Date: 2011-08-21 05:28 pm (UTC)
From: [identity profile] joking.livejournal.com
What a great AU concept! Baby!Ax is the cutest. That part filled me with warm fuzzies. Also, nice way to structure the story.

Date: 2011-08-21 07:05 pm (UTC)
From: [identity profile] lipogramscorecard.wordpress.com (from livejournal.com)
Yes, Baby Ax was great. So was the naming the trees part.

Date: 2011-08-22 04:13 am (UTC)
From: [identity profile] anijen21.livejournal.com
I really love the way you write. Evocative without becoming purple, emotional without becoming sentimental. Well, I guess this is a little sentimental, but you do it without becoming cloying. It's happy without making me scoff, and I'm pretty cynical.

That said, I'm starting to take issue with stuff like this: He is so, so, so much more important to her than all of planet Earth.

I'm probably just reading too many feminist blogs, and I get the purpose behind it, but this doesn't really seem "Loren" to me. She'd worry about Earth, and I think part of her would be resentful that she couldn't do anything to help it. She's more than capable of lying in her bed once she's made it, but she never struck me as the type to pine and worry without at least wanting to partake in the action.

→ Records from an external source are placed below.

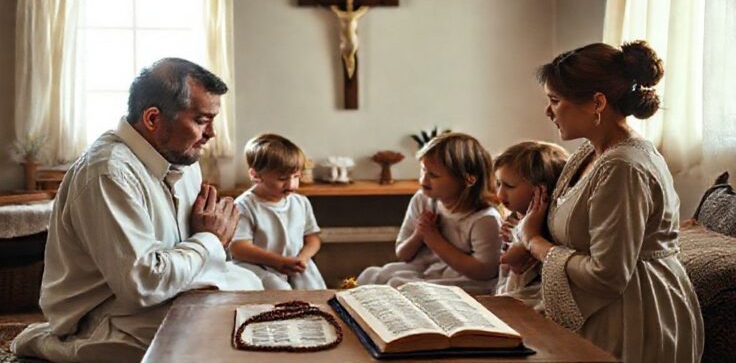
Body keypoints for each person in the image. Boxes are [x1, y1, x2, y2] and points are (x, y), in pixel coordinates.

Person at [12, 58, 263, 363]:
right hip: (104, 312)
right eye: (200, 120)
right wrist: (210, 240)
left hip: (164, 296)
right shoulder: (108, 173)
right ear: (153, 119)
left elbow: (188, 257)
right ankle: (52, 343)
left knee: (252, 290)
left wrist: (215, 238)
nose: (211, 133)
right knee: (204, 341)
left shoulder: (182, 160)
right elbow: (143, 284)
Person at [516, 41, 704, 362]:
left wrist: (534, 243)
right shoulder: (592, 152)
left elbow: (607, 275)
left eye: (555, 101)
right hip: (610, 305)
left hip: (636, 316)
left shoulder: (623, 167)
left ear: (596, 103)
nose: (548, 111)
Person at [357, 132, 502, 294]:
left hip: (466, 279)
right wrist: (420, 234)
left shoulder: (484, 219)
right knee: (370, 275)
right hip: (427, 269)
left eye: (433, 175)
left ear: (468, 179)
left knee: (399, 284)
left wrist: (434, 239)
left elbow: (485, 272)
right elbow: (403, 253)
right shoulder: (423, 200)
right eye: (423, 171)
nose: (423, 181)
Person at [229, 134, 327, 290]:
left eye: (296, 177)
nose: (292, 185)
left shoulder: (300, 202)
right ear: (256, 175)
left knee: (315, 291)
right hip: (257, 268)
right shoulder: (244, 206)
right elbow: (238, 247)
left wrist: (302, 259)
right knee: (279, 290)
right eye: (282, 179)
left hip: (292, 264)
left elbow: (312, 239)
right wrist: (278, 261)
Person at [493, 141, 568, 311]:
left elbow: (509, 262)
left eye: (509, 186)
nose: (499, 194)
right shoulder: (513, 218)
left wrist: (517, 243)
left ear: (540, 191)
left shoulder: (548, 228)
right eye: (498, 184)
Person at [330, 0, 369, 79]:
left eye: (350, 5)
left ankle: (350, 67)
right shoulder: (346, 15)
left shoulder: (353, 15)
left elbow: (363, 11)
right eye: (348, 6)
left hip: (353, 39)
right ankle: (348, 66)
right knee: (346, 51)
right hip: (345, 39)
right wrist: (334, 9)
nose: (349, 7)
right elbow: (337, 12)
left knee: (351, 52)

She had her own agency, her own drive. I don't think she'd so willingly resign herself to that kind of submission.

That said, I get that this is a counterpoint to what we actually got in canon, and maybe this is some indulgent, idle fantasy that even the most grizzled and strong people are capable of creating. I guess what's best about this is that there are so many ways to read exactly what the AU is--some Ellimist trick, an imagined scene, maybe one of Elfangor's fantasies. You do a great job creating an optimistic, beautiful, yet perhaps unrealistic escape in the eye of the reality Loren is living, and it is a jarring portrait. Well done.

Date: 2011-08-22 04:54 am (UTC)
From: [identity profile] anijen21.livejournal.com
Oh I definitely get that, and any writing is like 80% escapism/wish fulfillment, and all-consuming everlasting love is certainly something powerful to wish for. And like I said, I kind of have to train myself to take issue with it. It's good in your story because it works.

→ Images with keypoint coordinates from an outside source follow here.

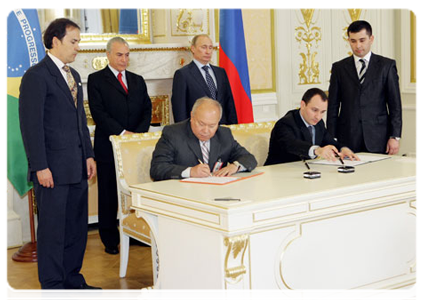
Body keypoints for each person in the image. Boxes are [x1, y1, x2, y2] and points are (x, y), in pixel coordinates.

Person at [19, 18, 102, 300]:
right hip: (51, 170)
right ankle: (52, 290)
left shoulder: (74, 76)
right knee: (53, 233)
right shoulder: (36, 76)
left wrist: (88, 155)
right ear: (55, 41)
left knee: (76, 230)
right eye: (73, 42)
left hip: (78, 167)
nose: (78, 48)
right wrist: (40, 166)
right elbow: (31, 127)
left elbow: (80, 121)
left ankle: (71, 278)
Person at [88, 37, 152, 255]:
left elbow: (147, 108)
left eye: (127, 55)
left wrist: (137, 134)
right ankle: (109, 239)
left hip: (134, 146)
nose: (124, 59)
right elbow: (99, 113)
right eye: (119, 55)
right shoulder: (96, 79)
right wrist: (123, 133)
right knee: (108, 194)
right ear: (108, 55)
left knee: (134, 191)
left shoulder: (138, 79)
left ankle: (135, 232)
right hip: (109, 146)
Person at [327, 20, 402, 155]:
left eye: (362, 40)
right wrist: (331, 138)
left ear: (371, 39)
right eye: (353, 41)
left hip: (378, 138)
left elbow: (395, 105)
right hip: (347, 138)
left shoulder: (386, 66)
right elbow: (333, 106)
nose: (358, 45)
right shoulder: (339, 68)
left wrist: (394, 136)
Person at [150, 98, 256, 181]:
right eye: (201, 124)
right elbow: (157, 168)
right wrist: (190, 172)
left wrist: (235, 166)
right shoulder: (173, 133)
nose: (205, 130)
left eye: (212, 126)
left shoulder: (224, 134)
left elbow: (249, 158)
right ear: (192, 116)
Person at [265, 88, 358, 166]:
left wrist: (343, 149)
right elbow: (293, 145)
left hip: (304, 172)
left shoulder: (319, 123)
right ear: (303, 105)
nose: (318, 116)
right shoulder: (285, 123)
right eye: (314, 110)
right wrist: (317, 150)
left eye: (322, 112)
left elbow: (330, 142)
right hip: (279, 174)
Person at [171, 34, 238, 125]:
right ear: (193, 49)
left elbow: (229, 103)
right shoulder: (183, 74)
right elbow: (179, 110)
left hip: (222, 129)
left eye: (210, 48)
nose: (208, 51)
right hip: (198, 130)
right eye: (204, 47)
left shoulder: (220, 72)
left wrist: (232, 128)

That said, the thing about Aldrea/Tobias/Arbron (well, maybe less Arbron, and not Aldrea in goddamn #34) is that they didn't lose their personalities. Their respective Andalite-ness and humanity, perhaps, but they were still essentially the same people. Maybe this just isn't a big enough window, but I'm not really sensing "Loren."

I still really like this, don't get me wrong, and I really am quibbling. I really do love the way you write and I hope you post more :)

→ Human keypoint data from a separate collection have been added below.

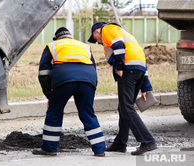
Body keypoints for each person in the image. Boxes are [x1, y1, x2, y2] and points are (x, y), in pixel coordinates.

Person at [32, 27, 106, 157]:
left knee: (54, 112)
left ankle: (49, 148)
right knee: (87, 112)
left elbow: (43, 74)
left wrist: (50, 95)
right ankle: (100, 149)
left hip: (63, 79)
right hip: (88, 80)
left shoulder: (52, 46)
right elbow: (93, 69)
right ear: (70, 37)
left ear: (57, 38)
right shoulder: (84, 46)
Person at [88, 22, 157, 155]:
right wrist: (145, 86)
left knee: (126, 108)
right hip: (138, 69)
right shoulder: (126, 34)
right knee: (124, 107)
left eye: (94, 37)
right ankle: (120, 143)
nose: (97, 41)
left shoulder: (107, 29)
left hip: (127, 69)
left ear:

Date: 2011-08-22 04:22 am (UTC)
From: [identity profile] rena-librarian.livejournal.com
Ohhh, Loren/Elfangor. They deserved this. Well done.

Date: 2011-08-22 06:04 am (UTC)
From: [identity profile] rena-librarian.livejournal.com
EXACTLY. If she could've been there when the Ellimist took Elfangor, told him to go, and she remembered...well, that wouldn't have been much better, but it wouldn't have seemed quite as unfair. Agreed: </3

Date: 2011-08-22 08:15 am (UTC)
From: [identity profile] darklight90.livejournal.com
Wonderful. The last line just ties in everything so perfectly and heartachingly.

Date: 2011-08-26 06:01 am (UTC)
From: [identity profile] daenabenjen42.livejournal.com
Wow. Simply wow. Well done. :)

Date: 2011-08-27 04:25 pm (UTC)
From: [identity profile] a-happy-book.livejournal.com
This was...gah...wonderful. Beautiful language. And I love the references to the Garden and Hell, and Paradise, etc.

Date: 2012-05-06 01:18 pm (UTC)
ext_442164: Colourful balloons (Default)
From: [identity profile] with-rainfall.livejournal.com
OMG baby!Ax is adorable. I love the idea of his having some contact with Loren (but then again I haven't read TAC, so that might be canon?). "Fried the Yeerks" sounds a bit too... colloquial for Ax, though - or maybe he picked that up from Loren? ;)

Lorens hearts hammer.
That should be "Loren's"... /nitpicking

The juxtaposition between heaven and hell, Loren's hatred of the war, her interaction with Tobias... all of it rings so true to me. Well done.